Nice find. Aside from '93-'94, '01-'03s are my favorites.
Engine...any 5W20 is fine in the Duratec 2.3. Not a picky engine.
Trans...stick to ATF, or manual trans fluids intended to replace ATF. Not a super picky trans, but gear oil is a no-no. I just used plain Pennzoil Dex/Merc in mine.
Diff...not picky. I have run 80W90, 75W90, 75W140 and could never tell a difference. I have always sealed these with RTV Ultra Black and never had a leak. It has the old Ford 7.5. I have never had to do anything to a Ford 7.5, even the fluid changes were probably unnecessary.
Coolant...G-05, John Deere CoolgardII are preferable, but again, it's not picky. An '01 may have come with green, but I doubt it on the 2.3L, it was probably G-05. My '01 2.5 Lima came with green.
Plugs...NGK or Denso should work great in that engine. Again though, not picky trucks. It's due for a tuneup in the next 20K miles.
The shift rail plugs are an easy fix. There are three of them at the top of the trans. You can get them from the dealer for a few bucks. If replacing with original rubber plugs, all you need is a screwdriver. Just pop the old ones out and push the new ones in with a little ATF on them to make pushing them in easier. Some people opt to replace them with metal freeze plugs for a permanent fix if they have the trans dropped for a clutch/slave cylinder. There is no way to get metal freeze plugs in without dropping the trans.
Some people remove the factory resonator box thing on the air intake pipe on 2.3s. IIRC, Tallpaul on this board did it with one of those Dorman rubber freeze plugs. Ford eliminated the resonator box sometime later on, so you could just get a later air intake pipe if you can find one. Probably won't see significant gains doing that though. The A/F is the same one used on the V6s, so it flows plenty of air, but there is no shortage of aftermarket intakes for Duratec 2.3s. Name a company and they have one.
If you want to upgrade the exhaust, Dynomax is the way to go. Walker/Dynomax direct fit stuff is really direct fit on Rangers. Other companies make exhaust kits for these trucks, but you really can't go wrong with Dynomax/Walker, especially in FL where it won't rust out.
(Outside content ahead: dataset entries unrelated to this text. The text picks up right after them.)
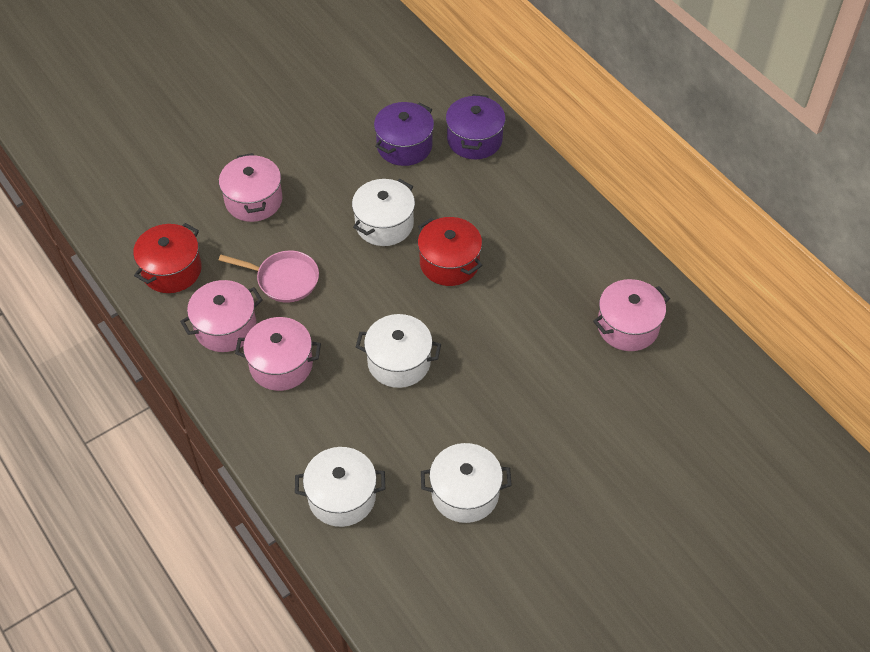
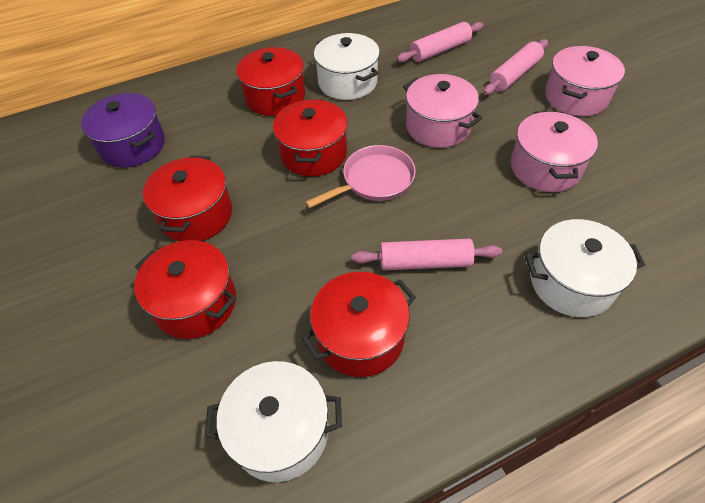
pink pot: 4 -> 3
pink rolling pin: 0 -> 3
purple pot: 2 -> 1
red pot: 2 -> 5
white pot: 4 -> 3

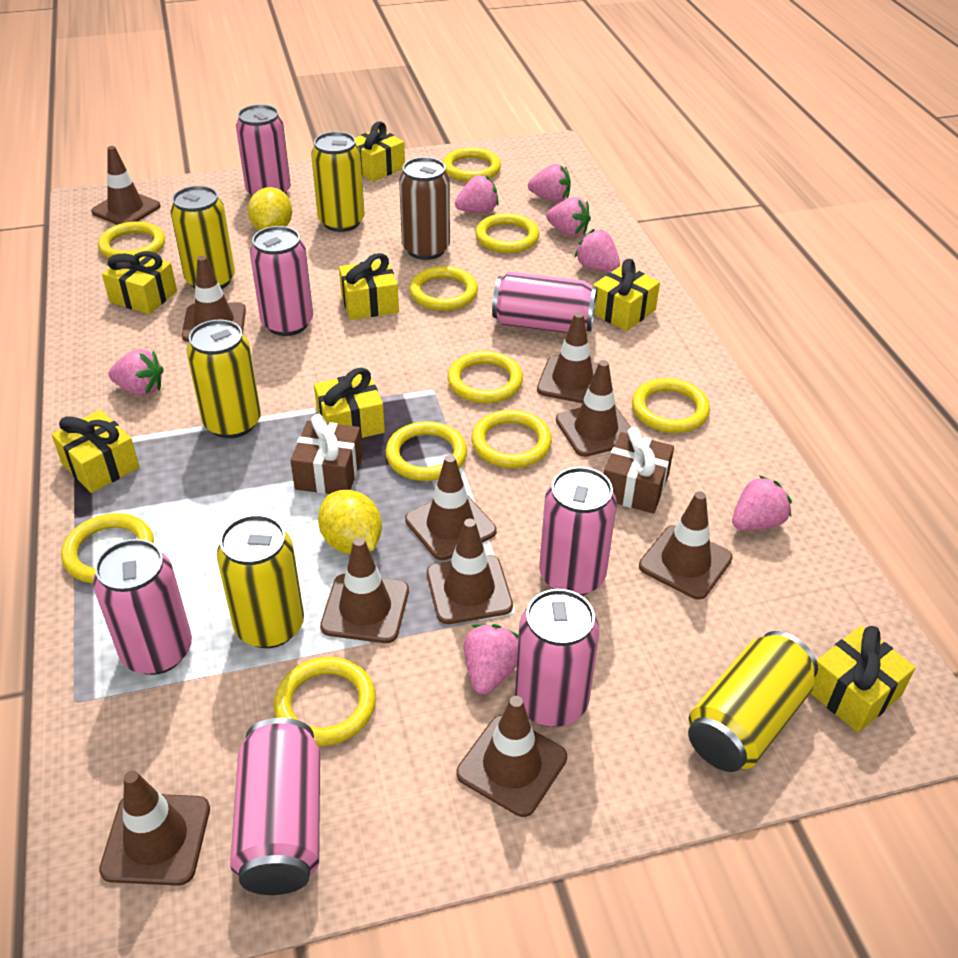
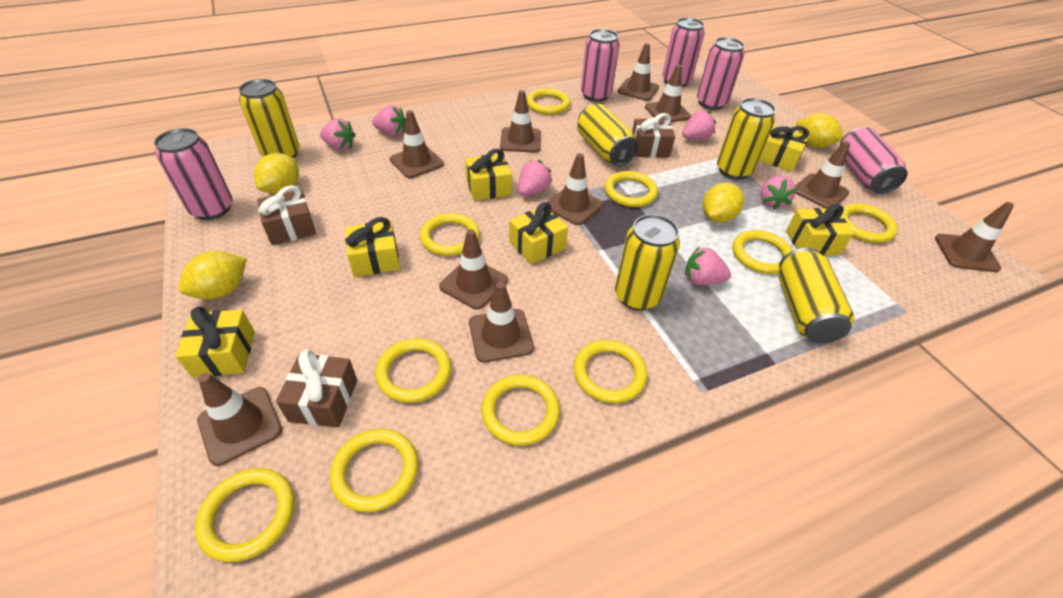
brown can: 1 -> 0
brown gift: 2 -> 3
pink can: 7 -> 5
pink strawberry: 7 -> 6
yellow gift: 7 -> 6
yellow lemon: 2 -> 4

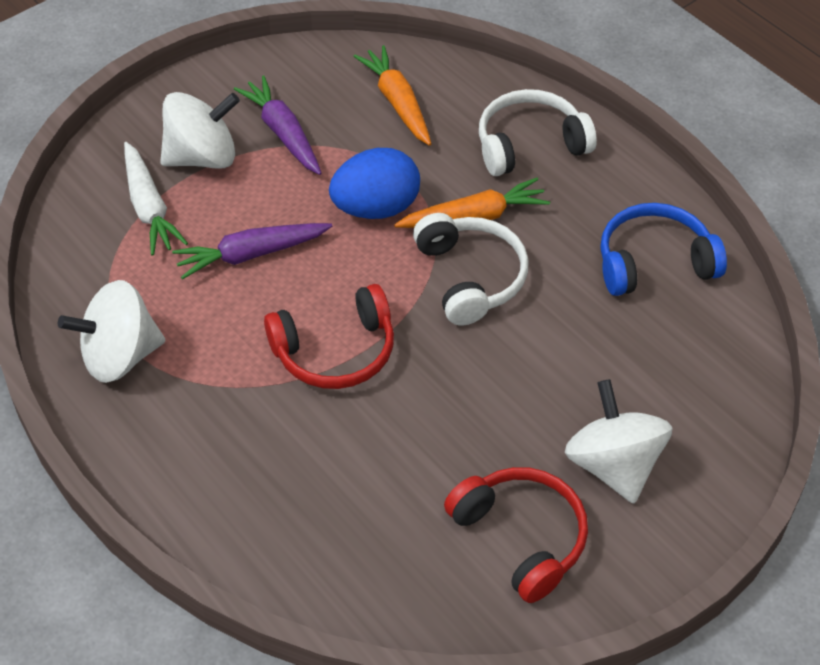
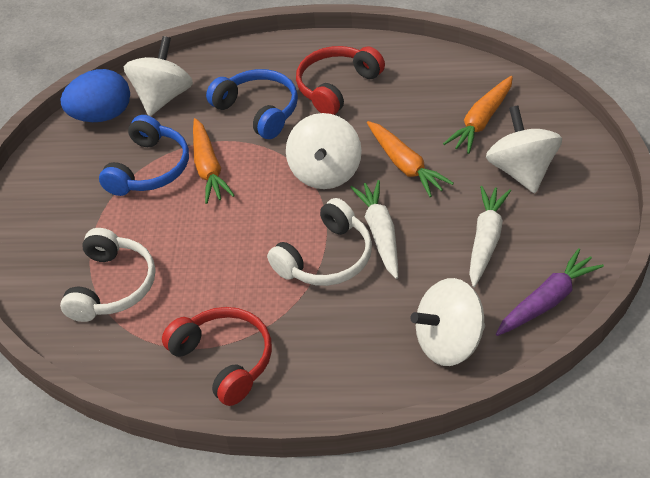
blue headphones: 1 -> 2
orange carrot: 2 -> 3
purple carrot: 2 -> 1
white carrot: 1 -> 2
white spinning top: 3 -> 4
I had a bad experience with a Magnaflow y-pipe on my truck (simply would not fit an automatic trans truck, no way, no how). Dynomax/Walker stuff always seems to fit like a glove on these trucks. Had a Dynomax Super Turbo cat back kit on my old 2.5L Ranger, and a Walker y-pipe on my current one. Totally hassle free installs with perfect fit in both cases.
With shocks, just don't get cheap Monroes. They were leaking oil on my truck in a matter of days. Anything else is fine, including better Monroes (Sensa-Trac on up). I am running Motorcrafts in the front and KYB Excel-Gs in the rear on mine currently and have no complaints.
You really shouldn't encounter many problems at all on a low mileage 2.3L manual trans Southern truck. The only one that comes to mind would be the clutch slave cylinder. It is a pain to replace because you have to drop the trans, but it doesn't always go out. On some trucks the slave cyl goes at 40K miles, on others never. It never had an issue on my '01. Regardless, whenever the clutch is done, the slave cylinder should be replaced as insurance while the trans is out. Other than that, I wouldn't expect much at those miles. 80K is nothing on one of these. They don't have many age related issues...aside from the shift rail plugs, the rubber parts are really durable, and even those are not all that common of a failure. Electrical issues tend to be very minor...switches sticking and the like. Being an '01, it should be a reg cab as you could only get Super Cabs with a V6 that year, so things like the door ajar light staying on won't be an issue. The switch for the parking brake light in mine has started to stick, but it doesn't bother me enough to replace it. The light doesn't always illuminate when I set the brake.
Ball joints may be an issue later on. On mine the boots cracked almost all at the same time around 125K miles. I proactively replaced them as they are sealed from the factory, but the joints were still good. I went with Raybestos Pro replacements and have been very happy with them. I personally haven't seen a Ranger with less than 150K miles that actually had bad ball joints, but I have heard of them going bad before then. The noise will alert you long before they are dangerous. At 80K, they should be fine. Even if the boots are cracked, they probably have a lot of life left. My OCD with my truck's mechanicals just couldn't deal with cracked boots, so they had to go.
It should be an excellent daily driver. If mine were to be wrecked beyond repair tomorrow, I'd have another in the driveway by the end of the day.